What Is a rel=canonical Tag?
It looks funny, doesn’t it? That’s because it’s the easiest way to abbreviate the tag when writing about it.
Simply put, the rel=canonical tag is an HTML element that tells search engines about the original source of content. You can think of it as a citation.
What does a rel=canonical tag look like? (source)
When you add a rel=canonical tag, you’re telling search bots, “This isn’t the original content. The original content is located at this other URL.”
As a result, the search engines won’t treat that content as duplicate. You’ll avoid an SEO penalty.
By the way, here’s what the tag looks like:
<link rel=”canonical” href=”https://mysite.com/my-content”/>
As you can see, it’s a <link> element with the rel attribute set to “canonical.” The href attribute is set to the URL of the original page.
How Search Bots Treat the rel=canonical Tag
When search bots see the rel=canonical tag, they don’t index the page.
Isn’t that bad? No.
That’s because search bots instead index the page identified by the href attribute. In the example above, search bots would index https://mysite.com/my-content.
So your correct page gets indexed. The page with the duplicate content doesn’t get indexed.
That is exactly what you want.
It also happens to be what the search engines want.
Now What?
Now that you know about canonicalization and how it works, should you use it on your website?
In a word: yes.
As we’ve seen, it’s best to implement canonicalization with the rel=canonical tag.
Keep in mind: if you have thousands of pages on your website, then you’ll need to update thousands of pages.
But that might be easier than you think.
Adding Canonicalization With Yoast SEO
Chances are pretty good that you’re using WordPress as your content management system (CMS) of choice. If that’s the case, then it’s a snap to add canonicalization to your site.
Just download the Yoast SEO plugin and install it on your site.
And that’s pretty much it.
Really. That’s all you need to do.
Why? Because Yoast is smart enough to add canonicals to all your web pages.
If you want proof, just visit your website and right-click on the page. Then, select “View Source” from the context menu that appears.

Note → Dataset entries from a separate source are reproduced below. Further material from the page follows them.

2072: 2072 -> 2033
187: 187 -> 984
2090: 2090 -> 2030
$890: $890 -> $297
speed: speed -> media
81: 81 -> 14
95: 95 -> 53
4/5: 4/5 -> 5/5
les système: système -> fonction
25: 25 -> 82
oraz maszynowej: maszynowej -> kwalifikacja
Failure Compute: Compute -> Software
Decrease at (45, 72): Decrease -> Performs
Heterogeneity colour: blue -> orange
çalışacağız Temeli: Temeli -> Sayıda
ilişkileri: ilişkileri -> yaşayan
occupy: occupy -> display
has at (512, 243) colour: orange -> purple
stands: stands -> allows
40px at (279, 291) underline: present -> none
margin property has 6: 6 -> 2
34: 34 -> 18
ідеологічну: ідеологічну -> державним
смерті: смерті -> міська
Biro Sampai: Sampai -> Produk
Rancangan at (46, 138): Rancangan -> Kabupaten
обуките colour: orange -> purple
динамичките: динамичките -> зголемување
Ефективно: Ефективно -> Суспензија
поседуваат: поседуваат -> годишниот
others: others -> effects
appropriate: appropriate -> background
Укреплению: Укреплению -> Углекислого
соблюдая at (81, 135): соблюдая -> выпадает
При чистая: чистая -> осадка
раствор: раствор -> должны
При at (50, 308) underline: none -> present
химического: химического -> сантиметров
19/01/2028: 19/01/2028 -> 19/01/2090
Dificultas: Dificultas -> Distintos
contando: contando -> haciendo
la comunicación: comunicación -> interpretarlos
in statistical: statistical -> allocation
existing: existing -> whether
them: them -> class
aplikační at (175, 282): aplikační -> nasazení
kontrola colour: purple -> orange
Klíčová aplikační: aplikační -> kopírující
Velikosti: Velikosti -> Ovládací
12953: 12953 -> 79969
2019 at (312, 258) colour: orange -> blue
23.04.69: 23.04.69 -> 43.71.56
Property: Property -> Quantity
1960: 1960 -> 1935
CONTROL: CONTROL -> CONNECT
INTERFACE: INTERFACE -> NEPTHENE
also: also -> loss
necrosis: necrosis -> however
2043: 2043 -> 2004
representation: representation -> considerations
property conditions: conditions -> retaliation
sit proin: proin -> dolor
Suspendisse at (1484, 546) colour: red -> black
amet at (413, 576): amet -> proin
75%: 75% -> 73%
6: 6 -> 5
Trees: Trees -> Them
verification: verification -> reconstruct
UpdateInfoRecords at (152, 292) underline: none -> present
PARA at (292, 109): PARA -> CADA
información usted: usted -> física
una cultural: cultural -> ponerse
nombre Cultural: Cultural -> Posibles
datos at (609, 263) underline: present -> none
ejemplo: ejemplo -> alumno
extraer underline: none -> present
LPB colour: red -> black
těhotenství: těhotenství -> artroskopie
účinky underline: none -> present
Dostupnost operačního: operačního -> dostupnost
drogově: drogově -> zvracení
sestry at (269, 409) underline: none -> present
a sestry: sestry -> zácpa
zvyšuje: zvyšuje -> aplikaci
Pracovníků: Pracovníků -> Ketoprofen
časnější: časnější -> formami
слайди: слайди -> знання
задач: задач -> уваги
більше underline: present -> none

Use Ctrl+F to search for text. Search for “<link”.
You should see something like this:
<link rel=”canonical” href=”https://mysite.com/my-content”/>
Note: you may have to pass a few other <link> elements before you get to the rel=canonical.
When you see the rel=canonical on your web page, that’s proof that Yoast added it for you.
In fact, Yoast will add it to all your pages. You don’t have to do anything else.
However, Yoast does give you the ability to customize the canonical. To do that, just edit your page or post and scroll down to below the content.
In the Yoast SEO section, click on the Settings icon. It’s shaped like a gear.
Yoast SEO advanced settings for automated canonicals (source)
Scroll down to the bottom of the tab and you’ll see a field where you can enter the canonical URL. Put the correct URL in there and click the Update button in the left-hand sidebar.
Yoast will use the URL you entered as the canonical instead of the default URL.
Wrapping It Up
It’s important to understand canonicalization if you’re serious about optimizing your website for search. Otherwise, you could limit your site’s visibility in the search results.
Once you do understand it, it’s best to use canonicalization on all your pages to prevent duplicate content issues. Fortunately, tools like Yoast SEO make it easy to do that.